The 20 reporters are fighting a dangerous battle for the truth. In 2000, the paper's editor-in-chief Georgiy Gongadze was assassinated, presumably by men linked to then-President Leonid Kuchma. Twelve years after the crime, Sergei Leshchenko still receives thinly veiled death threats. The pro-government newspaper Izvestia even published an editorial accusing the reporter of "trying to destabilize the Yanukovych presidency." The column was entitled "Kill a Journalist."
Leshchenko has made enemies by scrutinizing the business practices of the Yanukovych clan. In particular, he focused on the privatization of the President's former favorite residence -- Mezhgorye. Satellite photos show an extensive property complete with guest house, swimming pool, yacht club, and the very same grand country house where Yanukovych's much-admired German craftsmen once worked.

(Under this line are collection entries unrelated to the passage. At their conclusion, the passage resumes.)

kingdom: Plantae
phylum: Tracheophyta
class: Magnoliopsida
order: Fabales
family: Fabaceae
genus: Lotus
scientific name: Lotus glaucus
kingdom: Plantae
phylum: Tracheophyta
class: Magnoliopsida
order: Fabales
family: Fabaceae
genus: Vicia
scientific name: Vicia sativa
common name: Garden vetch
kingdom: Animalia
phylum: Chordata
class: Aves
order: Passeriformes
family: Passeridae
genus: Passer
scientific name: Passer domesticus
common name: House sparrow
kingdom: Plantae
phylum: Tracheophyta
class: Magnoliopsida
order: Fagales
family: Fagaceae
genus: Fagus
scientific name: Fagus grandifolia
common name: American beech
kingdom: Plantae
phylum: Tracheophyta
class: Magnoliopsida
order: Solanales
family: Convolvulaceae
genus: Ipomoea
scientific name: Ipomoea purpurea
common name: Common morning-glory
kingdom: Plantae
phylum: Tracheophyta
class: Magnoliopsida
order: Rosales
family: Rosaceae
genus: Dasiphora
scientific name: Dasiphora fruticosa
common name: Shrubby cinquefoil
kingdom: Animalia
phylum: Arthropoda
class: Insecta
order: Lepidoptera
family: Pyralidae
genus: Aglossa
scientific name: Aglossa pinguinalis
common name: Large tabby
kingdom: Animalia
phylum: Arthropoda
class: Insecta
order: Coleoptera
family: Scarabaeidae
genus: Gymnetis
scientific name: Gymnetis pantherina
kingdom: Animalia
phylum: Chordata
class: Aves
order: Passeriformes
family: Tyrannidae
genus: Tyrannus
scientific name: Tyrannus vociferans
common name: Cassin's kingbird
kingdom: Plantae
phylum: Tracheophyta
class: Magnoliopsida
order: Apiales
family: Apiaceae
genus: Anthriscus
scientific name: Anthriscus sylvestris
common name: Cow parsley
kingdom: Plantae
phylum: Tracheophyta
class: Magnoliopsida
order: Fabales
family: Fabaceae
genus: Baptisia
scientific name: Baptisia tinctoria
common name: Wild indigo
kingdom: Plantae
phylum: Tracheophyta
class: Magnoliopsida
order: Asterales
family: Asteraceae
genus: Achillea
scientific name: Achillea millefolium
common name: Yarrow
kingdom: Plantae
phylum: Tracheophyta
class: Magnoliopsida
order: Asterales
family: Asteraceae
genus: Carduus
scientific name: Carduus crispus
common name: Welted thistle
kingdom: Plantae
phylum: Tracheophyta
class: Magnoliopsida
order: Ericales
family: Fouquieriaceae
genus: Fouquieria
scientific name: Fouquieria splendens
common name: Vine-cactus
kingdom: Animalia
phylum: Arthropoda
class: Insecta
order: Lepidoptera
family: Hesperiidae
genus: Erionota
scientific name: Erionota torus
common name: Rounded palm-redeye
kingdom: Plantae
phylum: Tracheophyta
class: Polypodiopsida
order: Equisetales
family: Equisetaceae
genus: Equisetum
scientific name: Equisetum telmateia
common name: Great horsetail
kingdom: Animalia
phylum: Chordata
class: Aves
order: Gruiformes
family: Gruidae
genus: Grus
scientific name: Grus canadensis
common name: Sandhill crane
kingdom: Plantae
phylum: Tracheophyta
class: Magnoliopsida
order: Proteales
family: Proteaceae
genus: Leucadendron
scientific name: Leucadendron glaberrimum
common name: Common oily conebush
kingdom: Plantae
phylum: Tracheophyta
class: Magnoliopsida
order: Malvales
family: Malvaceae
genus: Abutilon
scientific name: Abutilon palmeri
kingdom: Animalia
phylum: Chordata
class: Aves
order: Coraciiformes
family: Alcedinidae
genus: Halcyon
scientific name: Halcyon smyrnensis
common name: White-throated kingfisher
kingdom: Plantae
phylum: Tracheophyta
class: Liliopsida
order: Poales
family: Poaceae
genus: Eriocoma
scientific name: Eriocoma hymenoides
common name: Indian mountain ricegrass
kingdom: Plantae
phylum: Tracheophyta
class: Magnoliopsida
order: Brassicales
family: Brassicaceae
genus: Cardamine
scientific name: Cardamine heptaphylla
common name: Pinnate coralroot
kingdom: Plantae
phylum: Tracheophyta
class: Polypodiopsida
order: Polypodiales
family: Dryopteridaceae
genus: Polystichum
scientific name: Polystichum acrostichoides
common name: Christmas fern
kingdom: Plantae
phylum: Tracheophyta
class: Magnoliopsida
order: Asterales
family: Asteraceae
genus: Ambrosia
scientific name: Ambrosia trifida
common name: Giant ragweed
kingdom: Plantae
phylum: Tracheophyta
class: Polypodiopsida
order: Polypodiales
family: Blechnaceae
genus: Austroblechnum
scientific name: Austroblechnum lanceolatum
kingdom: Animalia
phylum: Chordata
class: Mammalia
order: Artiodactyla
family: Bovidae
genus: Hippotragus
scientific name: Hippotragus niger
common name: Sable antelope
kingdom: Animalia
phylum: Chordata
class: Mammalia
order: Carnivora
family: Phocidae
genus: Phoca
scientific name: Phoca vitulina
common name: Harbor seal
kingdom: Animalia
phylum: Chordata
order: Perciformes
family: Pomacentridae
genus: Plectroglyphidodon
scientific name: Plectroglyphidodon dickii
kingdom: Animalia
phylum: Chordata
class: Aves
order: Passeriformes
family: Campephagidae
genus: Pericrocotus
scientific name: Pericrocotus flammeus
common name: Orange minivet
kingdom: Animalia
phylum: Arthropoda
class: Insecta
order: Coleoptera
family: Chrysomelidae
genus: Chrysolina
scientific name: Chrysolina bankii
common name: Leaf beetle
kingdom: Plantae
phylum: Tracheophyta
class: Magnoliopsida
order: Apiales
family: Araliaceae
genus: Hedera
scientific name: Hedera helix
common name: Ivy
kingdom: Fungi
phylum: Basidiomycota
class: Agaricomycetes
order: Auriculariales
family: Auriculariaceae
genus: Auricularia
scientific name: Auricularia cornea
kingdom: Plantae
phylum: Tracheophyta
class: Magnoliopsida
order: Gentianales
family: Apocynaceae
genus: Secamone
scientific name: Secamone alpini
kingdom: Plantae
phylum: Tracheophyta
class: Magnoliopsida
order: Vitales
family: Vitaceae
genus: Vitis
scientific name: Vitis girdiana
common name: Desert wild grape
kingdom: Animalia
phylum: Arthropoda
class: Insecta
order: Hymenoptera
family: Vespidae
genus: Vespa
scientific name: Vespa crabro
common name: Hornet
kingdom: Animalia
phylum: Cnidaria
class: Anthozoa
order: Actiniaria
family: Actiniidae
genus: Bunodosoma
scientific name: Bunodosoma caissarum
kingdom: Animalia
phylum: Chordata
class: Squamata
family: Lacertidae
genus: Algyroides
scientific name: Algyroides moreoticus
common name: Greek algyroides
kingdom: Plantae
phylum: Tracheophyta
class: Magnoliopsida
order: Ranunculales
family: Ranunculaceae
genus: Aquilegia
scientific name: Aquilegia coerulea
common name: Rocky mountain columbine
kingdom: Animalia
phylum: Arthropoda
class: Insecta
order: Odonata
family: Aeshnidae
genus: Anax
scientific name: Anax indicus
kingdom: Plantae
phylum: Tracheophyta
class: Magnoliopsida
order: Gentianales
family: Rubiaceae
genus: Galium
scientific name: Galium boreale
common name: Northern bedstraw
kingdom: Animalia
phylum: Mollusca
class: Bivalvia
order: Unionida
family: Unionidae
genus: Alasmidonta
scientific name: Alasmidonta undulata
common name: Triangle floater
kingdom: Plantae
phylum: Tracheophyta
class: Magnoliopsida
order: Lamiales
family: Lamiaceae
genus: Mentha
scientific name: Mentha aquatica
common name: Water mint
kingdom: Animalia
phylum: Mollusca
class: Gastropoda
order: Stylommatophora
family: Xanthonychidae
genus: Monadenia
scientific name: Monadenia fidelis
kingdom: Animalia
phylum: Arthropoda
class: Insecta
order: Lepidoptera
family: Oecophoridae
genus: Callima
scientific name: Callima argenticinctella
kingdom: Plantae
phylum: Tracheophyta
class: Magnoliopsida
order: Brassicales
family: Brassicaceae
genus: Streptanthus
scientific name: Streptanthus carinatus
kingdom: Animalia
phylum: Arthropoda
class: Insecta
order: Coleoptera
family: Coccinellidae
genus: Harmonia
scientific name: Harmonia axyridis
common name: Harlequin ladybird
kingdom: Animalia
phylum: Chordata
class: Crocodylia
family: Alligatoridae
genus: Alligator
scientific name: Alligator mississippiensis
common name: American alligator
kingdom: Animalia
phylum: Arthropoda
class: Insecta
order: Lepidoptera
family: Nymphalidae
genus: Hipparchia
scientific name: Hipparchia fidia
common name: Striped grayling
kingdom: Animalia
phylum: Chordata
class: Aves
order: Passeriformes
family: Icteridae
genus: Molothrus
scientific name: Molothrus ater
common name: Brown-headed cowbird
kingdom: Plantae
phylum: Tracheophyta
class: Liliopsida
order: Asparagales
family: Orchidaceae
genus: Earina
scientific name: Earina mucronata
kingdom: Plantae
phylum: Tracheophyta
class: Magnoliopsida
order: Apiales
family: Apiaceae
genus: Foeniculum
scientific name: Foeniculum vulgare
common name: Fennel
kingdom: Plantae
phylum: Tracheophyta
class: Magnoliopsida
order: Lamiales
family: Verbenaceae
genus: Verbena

Complicated Ownership Structures
Documents obtained by the Ukrainska Pravda show that the Mezhgorye was not initially sold. Instead, the state transferred the property to a company in Donetsk and obtained two dilapidated houses in Kiev in return. The new owner then moved hastily to divest the property to a second Donetsk-based company called Tantalit. Despite the sale of the luxury property, the firm was declared officially bankrupt soon thereafter.
From Donetsk the business trail leads west to Austria. According to Ukrainska Pravda, some 99 percent of Tantalit apparently belongs to a Viennese company called Euro East Beteiligungs GmbH. The Austrian Euro Invest Bank holds 65 percent of the shares in this firm and the remaining 35 percent belong to the London-based Blythe Europe Ltd.
In Ukraine, people are asking why these firms have such complex ownership structures. Who in the Alpine nation helped the Ukrainians to create such an involved corporate network? And does it aim to hide the firm's real owner?
President Viktor Yanukovych officially pays rent to reside at Mezhgorye. Using public funds, he has added a large study to the property. But Sergei Leshchenko and his colleagues have little doubt that Yanukovych is master of Mezhgorye.